ISSUE: WON the sale between Galero and Atty. De Laig was made in violation of Art. 1491, CC.

HELD: NO.

• The property in question was no longer the subject of litigation.

• The sale was made after the reconveyance case has been decided and which decision has become
final.
LAWYERS

FABILLO V. IAC

• Juliana Fabillo, in her last will and testament dated Aug. 16, 1957, bequeathed to her brother,
Florencio, a house and lot in San Salvador, Palo, Leyte and to his husband Gregorio D. Brioso a piece of
land in Pugahanay, Palo, Leyte.
• After Justina’s death, Florencio filed a petition for the probate of said will.
• Florencio sought the assistance of Atty. Alfredo M. Murillo in recovering the San Salvador property.
• Florencio and Murillo entered into a contract, stipulating therein that Murillo shall represent Florencio
in the conclusion of the two cases, and in consideration of Murillo’s legal services, he shall be paid, in
case of success 40% of what he may acquire from the favorable judgment.
o In case that the properties are sold, mortgaged or leased, Murillo shall be entitled to 40% of
the purchase price, proceeds of the mortgage, or rentals, respectively.
• Pursuant to the said contract, Murillo filed a civil case against Gregorio D. Brioso to recover the San
Salvador property. However, the case was terminated when the parties entered into a compromise
agreement declaring Florencio as the lawful owner of not only the San Salvador property but also of the
parcel of land located at Pugahanay.
• As a result, Murillo proceeded to implement the contract of services between him and Florencio by
taking possession and exercising rights of ownership over 40% of said properties.
• In 1966, Florencio claimed exclusive right of ownership over the two properties and refused to give to
Murillo his share of the properties.
• Murillo filed in the CFI a complaint for ownership of the parcel of land.

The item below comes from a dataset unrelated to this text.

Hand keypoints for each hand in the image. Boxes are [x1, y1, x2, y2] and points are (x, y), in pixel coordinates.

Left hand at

ISSUE: WON THE CONTRACT OF SERVICES VIOLATED THE PROVISION OF ART. 1491, NCC.

HELD: NO! The contract of services did not violate Art. 1491, NCC.

• The said prohibition applies only if the sale or assignment of the property takes place during the
pendency of the litigation involving the client’s property.
• Thus, the contract between the a lawyer and a client stipulating a contingent fee is not covered by said
prohibition under Art. 1491(5), CC because the payment of said fee is not made during the pendency of
the litigation but only after the judgment was rendered final.
• As long as the lawyer did not exert undue influence on his client, that no fraud is committed or
implication applied, or that the compensation is clearly not excessive as to amount to extortion, a contract
for contingent fee is valid and enforceable.

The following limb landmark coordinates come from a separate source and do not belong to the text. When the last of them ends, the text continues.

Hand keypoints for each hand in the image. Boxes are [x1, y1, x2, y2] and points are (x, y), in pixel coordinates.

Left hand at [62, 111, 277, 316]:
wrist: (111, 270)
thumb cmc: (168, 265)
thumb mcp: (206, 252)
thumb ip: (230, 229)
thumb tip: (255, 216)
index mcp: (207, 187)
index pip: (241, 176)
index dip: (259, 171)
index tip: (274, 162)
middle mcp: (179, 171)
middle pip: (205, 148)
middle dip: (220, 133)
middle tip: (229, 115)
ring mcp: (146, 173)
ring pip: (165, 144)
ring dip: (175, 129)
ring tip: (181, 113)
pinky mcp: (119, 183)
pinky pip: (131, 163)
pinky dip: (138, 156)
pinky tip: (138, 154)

• However, the Court disagrees that the contingent fee stipulated by the partiesis 40% of the properties
subject of the litigation.
o A careful scrutiny of the contract shows that the parties intended 40% of the value of the
properties as Murillo’s contingent fee.
o This is borne out by the stipulation that “in case of success of any or both cases,” Murillo
shall be paid “the sum equivalent to 40% of whatever benefit” Fasbillo would derive from
favorable judgments.
• Moreover, the herein contract was vague with respect to a situation wherein the properties are neither
sold, mortgaged nor leased because Murillo is allowed “to have the option of occupying or leasing to any
interested party 40% of the house and lot”.
o Had the parties intended that Murillo should be the lawful owner of 40% of the properties, it would
have been stipulated in the contract considering that the Fabillos would part with actual portions of
their properties and cede the same to Murillo.
• The ambiguity of said provision should be resolved against Murillo as it was him pwho drafted the
contract.
o This is in consonance with the rule of interpretation that, in construing a contract of
professional services between a lawyer and a client, a construction as would be more favorable to the
client should be adopted even if it would prejudice the lawyer.